Opioids and non-opioid analgesics affect different types of stress
Mu-opioids and non-opioid analgesics appear to differentially affect the psychological and physiological components of psychosocial stress, according to a recent study funded by NIDA, NIGMS, and NIMH.
In a between-subject design, healthy young adults (18-40 y) were randomly assigned to receive either 2 or 4 mg of hydromorphone (mu-opioid analgesic), 1000 mg of acetaminophen (non-opioid analgesic), or placebo and were tested in the Trier Social Stress Test (TSST) and a non-stressful control task (NSCT). Physiological responses to stress included heart rate, blood pressure, salivary cortisol and pupillometry, and psychological measures included subjective reports of mood and stress.
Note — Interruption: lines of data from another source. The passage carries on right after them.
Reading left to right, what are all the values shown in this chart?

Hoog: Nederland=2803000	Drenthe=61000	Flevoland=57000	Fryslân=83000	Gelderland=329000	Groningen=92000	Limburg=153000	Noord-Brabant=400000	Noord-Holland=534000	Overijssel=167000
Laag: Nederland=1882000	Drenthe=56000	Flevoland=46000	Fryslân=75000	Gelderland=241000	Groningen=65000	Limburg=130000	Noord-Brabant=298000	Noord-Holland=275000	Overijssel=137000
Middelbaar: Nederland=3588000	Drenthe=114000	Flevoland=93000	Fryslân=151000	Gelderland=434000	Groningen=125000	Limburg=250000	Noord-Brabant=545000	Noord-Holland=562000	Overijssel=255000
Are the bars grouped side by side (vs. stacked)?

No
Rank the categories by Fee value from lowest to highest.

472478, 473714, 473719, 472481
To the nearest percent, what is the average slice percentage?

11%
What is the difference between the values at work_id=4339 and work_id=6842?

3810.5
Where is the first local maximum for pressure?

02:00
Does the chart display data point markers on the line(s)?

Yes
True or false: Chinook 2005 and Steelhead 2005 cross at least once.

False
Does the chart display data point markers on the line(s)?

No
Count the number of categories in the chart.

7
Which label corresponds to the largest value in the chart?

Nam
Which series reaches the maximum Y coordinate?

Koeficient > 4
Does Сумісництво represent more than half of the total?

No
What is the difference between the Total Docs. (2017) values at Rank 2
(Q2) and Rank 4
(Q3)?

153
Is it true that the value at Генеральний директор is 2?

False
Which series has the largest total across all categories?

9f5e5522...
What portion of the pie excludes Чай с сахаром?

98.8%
TSST successfully increased all measures of physiological stress and increased anxiety and negative mood compared to the control task. Hydromorphone (4 mg) dose dependently decreased cortisol stress response, but acetaminophen did not. Both hydromorphone and acetaminophen reduced ratings of how challenging participants found the task. This suggests acetaminophen, the non-opioid analgesic, affects psychological responses to stress, not physiological, whereas hydromorphone affects both. Only the mu-opioid system was involved with physiological stress responses in humans, which builds upon similar results in preclinical studies. The results here contribute a greater understanding of the role of opioid and non-opioid systems in the complex physiological and psychological responses to social stress.